Question

If a party of $n$ persons sit at a round table, then the odds against two specified individuals sitting next to each other are
1. $2:(n - 3)$
2. $(n - 3):2$
3. $(n - 2):2$
4. $2:(n - 2)$

Answer 1

In the given question, we need to find the odds against two specified individuals sitting next to each other. The odds are defined as the probability that the event will occur divided by the probability that the event will not occur. At first, we will find the probability of two persons sitting together or the probability of the event $A$ occurring. For this, we will find the total number of outcomes i.e., number of all possible outcomes, $n\left( S \right)$ and the number of favorable outcomes i.e., number of ways of event $A$ occurring, $n\left( A \right)$. Then the probability of the event $A$ occurring is given by $P\left( A \right) = \dfrac{{n\left( A \right)}}{{n\left( S \right)}}$.
After this, we will find the probability of two persons not sitting together by using $P\left( {A'} \right) = 1 - P\left( A \right)$ where, $P\left( {A'} \right)$ is the probability of the event not occurring.
Then, we will find the odds against the event $A = \dfrac{{P\left( A \right)}}{{P\left( {A'} \right)}}$.

Complete step-by-step solution:
Here, we are given that $n$ persons are seated at the round table. Therefore, the total number of ways in which these $n$ persons can sit along the round table are, $n\left( S \right) = \left( {n - 1} \right)!$ ways.
Now, we are given that two particular persons sit together so considering these two persons as one.
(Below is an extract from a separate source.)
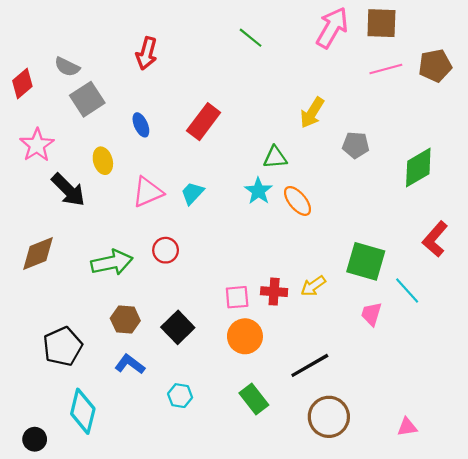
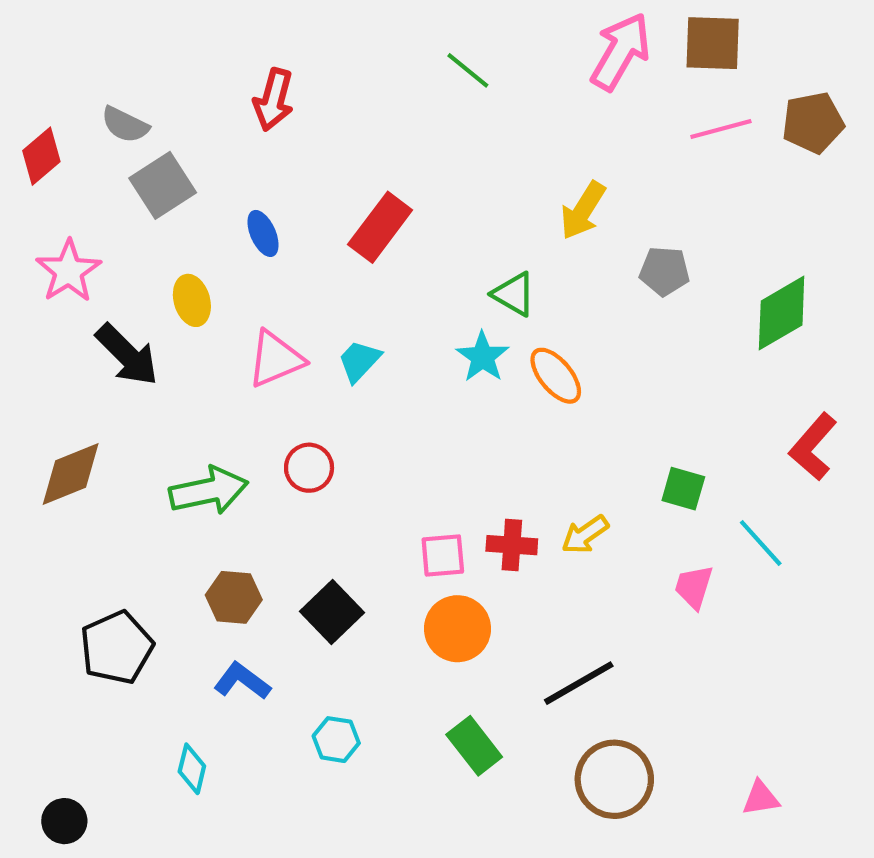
green triangle: (275, 157) -> (514, 294), turned 35
green square: (366, 261) -> (683, 489), size x0.6
cyan diamond: (83, 411) -> (192, 769), moved, size x0.6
There will be only $n - 1$ persons and these $n - 1$ can be seated along the round table by
$\Rightarrow \left( {\left( {n - 1} \right) - 1} \right)!$ ways
$\Rightarrow \left( {n - 1 - 1} \right)!$ ways
On addition of negative terms we get,
$\Rightarrow \left( {n - 2} \right)!$ ways
As mentioned in the question two specified individuals sitting next to each other. So these two particular persons can arrange themselves by $2!$ ways.
Therefore, the total numbers of favorable outcomes $P\left( A \right) = \left( {n - 2} \right)! \times 2!$ ways.
So, the probability of two persons sitting together is;
$P\left( A \right) = \dfrac{{n\left( A \right)}}{{n\left( S \right)}}$
On substituting the values, we get
$\Rightarrow P\left( A \right) = \dfrac{{\left( {n - 2} \right)!2!}}{{\left( {n - 1} \right)!}}$
We know that, $\left( {n - 1} \right)!$ can be written as $\left( {n - 1} \right)\left( {n - 2} \right)!$
$\Rightarrow P\left( A \right) = \dfrac{{\left( {n - 2} \right)!2!}}{{\left( {n - 1} \right)\left( {n - 2} \right)!}}$
On cancelling out common factors, we get
$\Rightarrow P\left( A \right) = \dfrac{{2 \times 1}}{{\left( {n - 1} \right)}} = \dfrac{2}{{n - 1}}$
So the probability of two persons not sitting together is; $P\left( {A'} \right) = 1 - P\left( A \right)$
$\Rightarrow P\left( {A'} \right) = 1 - \dfrac{2}{{n - 1}}$
Take LCM on RHS.
$\Rightarrow P\left( {A'} \right) = \dfrac{{1\left( {n - 1} \right) - 2}}{{n - 1}}$
$\Rightarrow P\left( {A'} \right) = \dfrac{{n - 1 - 2}}{{n - 1}}$
On simplification, we get
$\Rightarrow P\left( {A'} \right) = \dfrac{{n - 3}}{{n - 1}}$
So the odds the event $A$ is = $\dfrac{{P\left( {A'} \right)}}{{P\left( A \right)}}$
$=\dfrac{{\dfrac{{n - 3}}{{n - 1}}}}{{\dfrac{2}{{n - 1}}}}$
It can also be written as,
$= \dfrac{{n - 3}}{{n - 1}} \times \dfrac{{n - 1}}{2}$
On cancelling out common factors, we get
$= \dfrac{{n - 3}}{2}$
$= \left( {n - 3} \right):2$
Thus, the odds against two specified individuals sitting next to each other are $\left( {n - 3} \right):2$.
Therefore, the correct option is 2.

Note: Remember to calculate the number of ways specified individuals sitting next to each other because there are different ways of their sitting arrangement and multiply it to the number of ways of sitting arrangement of rest. That will be our total number of favorable outcomes. Students must be careful between odds against and odds in favor. Odds in favor of a particular event are given by the number of favorable outcomes divided by number of unfavorable outcomes. Or we can say that it is reciprocal of odds against.